Those Gates admit us to the sanctuary of man’s own nature, to the place whence his life-power comes, and where he is priest of the shrine of life. It needs but a strong hand to push them open, we are told. “The courage to enter them is the courage to search the recesses of one’s own nature without fear and without shame. In the fine part, the essence, the flavor of the man, is found the key which unlocks those great Gates.”
The necessity of killing out the sense of separateness is profoundly emphasized as one of the most important factors in this process. We must divest ourselves of the illusions of the material life. “When we desire to speak with those who have tried the Golden Gates and pushed them open, then it is very necessary—in fact it is essential—to discriminate, and not bring into our life the confusions of our sleep. If we do, we are reckoned as madmen, and fall back into the darkness where there is no friend but chaos. This chaos has followed every effort of man that is written in history; after civilization has flowered, the flower falls and dies, and winter and darkness destroy it.” In this last sentence is indicated the purpose of civilization. It is the blossoming of a race, with the purpose of producing a certain spiritual fruit; this fruit having ripened, then the degeneration of the great residuum begins, to be worked over and over again in the grand fermenting processes of reincarnation. Our great civilization is now flowering and in this fact we may read the reason for the extraordinary efforts to sow the seed of the Mystic Teachings wherever the mind of man may be ready to receive it.
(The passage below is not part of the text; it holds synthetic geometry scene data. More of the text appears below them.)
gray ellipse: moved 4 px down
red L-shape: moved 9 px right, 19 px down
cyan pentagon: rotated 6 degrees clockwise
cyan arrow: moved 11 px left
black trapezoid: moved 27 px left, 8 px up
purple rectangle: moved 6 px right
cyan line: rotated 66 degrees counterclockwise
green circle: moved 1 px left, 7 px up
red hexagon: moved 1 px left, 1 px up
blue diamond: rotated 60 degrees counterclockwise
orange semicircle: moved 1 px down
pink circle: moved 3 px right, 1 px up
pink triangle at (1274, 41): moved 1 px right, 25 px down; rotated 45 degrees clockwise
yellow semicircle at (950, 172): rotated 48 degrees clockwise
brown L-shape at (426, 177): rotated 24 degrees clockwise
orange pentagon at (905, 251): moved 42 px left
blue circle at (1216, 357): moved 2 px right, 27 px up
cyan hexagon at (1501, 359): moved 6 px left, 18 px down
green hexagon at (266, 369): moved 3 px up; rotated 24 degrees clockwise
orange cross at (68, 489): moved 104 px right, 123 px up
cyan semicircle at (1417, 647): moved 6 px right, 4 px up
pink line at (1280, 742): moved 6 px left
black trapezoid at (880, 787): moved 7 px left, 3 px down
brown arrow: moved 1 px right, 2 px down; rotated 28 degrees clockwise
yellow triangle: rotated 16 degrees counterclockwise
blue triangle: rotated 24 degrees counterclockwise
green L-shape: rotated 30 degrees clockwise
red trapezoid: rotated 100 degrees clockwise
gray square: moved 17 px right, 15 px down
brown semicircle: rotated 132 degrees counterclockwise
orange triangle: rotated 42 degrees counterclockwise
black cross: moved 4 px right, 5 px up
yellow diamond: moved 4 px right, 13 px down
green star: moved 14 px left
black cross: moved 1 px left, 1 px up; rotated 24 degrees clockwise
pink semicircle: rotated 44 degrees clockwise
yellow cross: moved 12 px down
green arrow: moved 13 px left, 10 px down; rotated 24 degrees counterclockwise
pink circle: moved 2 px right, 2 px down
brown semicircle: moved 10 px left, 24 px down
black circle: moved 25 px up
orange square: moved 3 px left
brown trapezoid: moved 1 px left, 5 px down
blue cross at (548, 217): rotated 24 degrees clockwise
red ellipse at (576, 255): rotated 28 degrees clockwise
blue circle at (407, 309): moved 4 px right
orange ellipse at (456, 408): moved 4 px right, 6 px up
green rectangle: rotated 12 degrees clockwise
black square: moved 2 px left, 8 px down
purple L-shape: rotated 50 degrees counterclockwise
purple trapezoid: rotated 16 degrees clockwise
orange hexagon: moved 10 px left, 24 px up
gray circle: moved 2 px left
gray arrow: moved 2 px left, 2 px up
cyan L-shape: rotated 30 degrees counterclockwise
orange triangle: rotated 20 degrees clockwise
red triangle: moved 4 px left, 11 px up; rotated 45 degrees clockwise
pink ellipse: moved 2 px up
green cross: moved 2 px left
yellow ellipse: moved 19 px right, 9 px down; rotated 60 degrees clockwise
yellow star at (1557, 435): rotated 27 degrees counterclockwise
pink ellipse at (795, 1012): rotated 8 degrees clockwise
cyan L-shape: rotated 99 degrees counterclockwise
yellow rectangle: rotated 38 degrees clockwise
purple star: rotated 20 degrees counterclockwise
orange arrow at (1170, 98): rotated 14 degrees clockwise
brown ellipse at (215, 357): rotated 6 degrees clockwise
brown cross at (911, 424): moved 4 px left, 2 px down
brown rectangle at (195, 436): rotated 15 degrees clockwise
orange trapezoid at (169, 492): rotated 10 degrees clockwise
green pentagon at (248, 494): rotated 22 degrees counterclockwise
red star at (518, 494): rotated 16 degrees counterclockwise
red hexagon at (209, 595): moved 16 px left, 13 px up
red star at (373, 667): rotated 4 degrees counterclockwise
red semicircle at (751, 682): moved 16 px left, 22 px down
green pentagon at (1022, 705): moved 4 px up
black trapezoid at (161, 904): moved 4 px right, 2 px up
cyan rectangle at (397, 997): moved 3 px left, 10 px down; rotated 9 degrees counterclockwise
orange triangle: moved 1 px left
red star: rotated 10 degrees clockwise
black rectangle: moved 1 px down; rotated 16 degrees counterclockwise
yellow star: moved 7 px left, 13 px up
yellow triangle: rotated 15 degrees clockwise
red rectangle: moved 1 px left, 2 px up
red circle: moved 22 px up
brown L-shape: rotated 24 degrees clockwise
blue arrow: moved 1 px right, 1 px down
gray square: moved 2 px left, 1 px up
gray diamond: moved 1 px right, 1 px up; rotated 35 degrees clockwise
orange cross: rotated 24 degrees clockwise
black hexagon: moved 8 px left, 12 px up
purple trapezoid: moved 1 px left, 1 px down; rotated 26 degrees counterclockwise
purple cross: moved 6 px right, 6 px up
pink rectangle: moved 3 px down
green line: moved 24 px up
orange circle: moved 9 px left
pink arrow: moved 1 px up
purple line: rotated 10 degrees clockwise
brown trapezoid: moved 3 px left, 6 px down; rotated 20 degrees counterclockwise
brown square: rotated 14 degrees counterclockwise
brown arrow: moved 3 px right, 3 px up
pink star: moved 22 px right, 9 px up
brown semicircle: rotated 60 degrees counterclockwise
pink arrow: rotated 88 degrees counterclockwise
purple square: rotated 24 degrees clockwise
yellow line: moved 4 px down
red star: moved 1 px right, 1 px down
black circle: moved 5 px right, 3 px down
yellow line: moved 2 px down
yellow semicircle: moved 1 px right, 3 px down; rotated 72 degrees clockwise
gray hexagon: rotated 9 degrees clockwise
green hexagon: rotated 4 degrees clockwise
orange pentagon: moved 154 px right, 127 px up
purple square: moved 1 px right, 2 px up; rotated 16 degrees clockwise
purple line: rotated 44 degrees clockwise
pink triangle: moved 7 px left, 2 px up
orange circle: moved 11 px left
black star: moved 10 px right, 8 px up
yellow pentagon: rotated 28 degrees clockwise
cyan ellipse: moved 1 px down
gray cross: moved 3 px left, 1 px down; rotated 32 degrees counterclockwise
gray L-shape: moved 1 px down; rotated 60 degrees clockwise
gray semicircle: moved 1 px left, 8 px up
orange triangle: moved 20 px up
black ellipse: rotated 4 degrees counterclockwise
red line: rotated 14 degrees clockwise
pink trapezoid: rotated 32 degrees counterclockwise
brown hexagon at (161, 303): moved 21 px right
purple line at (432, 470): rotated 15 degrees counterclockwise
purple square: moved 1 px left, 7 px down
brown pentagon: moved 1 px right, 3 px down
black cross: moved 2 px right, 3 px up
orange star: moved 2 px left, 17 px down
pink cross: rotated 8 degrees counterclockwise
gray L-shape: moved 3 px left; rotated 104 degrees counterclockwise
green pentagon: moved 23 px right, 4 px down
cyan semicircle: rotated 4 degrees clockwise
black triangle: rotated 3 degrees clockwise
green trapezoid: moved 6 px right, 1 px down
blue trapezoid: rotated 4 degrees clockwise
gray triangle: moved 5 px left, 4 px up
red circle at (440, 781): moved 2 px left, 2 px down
In the “Mystery of Threshold,” we are told that “only a man who has the potentialities in him both of the voluptuary and the stoic has any chance of entering the Golden Gates. He must be capable of testing and valuing to its most delicate fraction every joy existence has to give; and he must be capable of denying himself all pleasure, and that without suffering from the denial.”
The fact that the way is different for each individual is finely set forth in “The Initial Effort,” in the words that man “may burst the shell that holds him in darkness, tear the veil that hides him from the eternal, at any moment where it is easiest for him to do so; and most often this point will be where he least expects to find it.” By this we may see the uselessness of laying down arbitrary laws in the matter.
The meaning of those important words, “All steps are necessary to make up the ladder,” finds a wealth of illustration here. These sentences are particularly pregnant: “Spirit is not a gas created by matter, and we cannot create our future by forcibly using one material agent and leaving out the rest. Spirit is the great life on which matter rests, as does the rocky world on the free and fluid ether; whenever we can break our limitations we find ourselves on that marvellous shore where Wordsworth once saw the gleam of the gold.” Virtue, being of the material life, man has not the power to carry it with him, “yet the aroma of his good deeds is a far sweeter sacrifice than the odor of crime and cruelty.”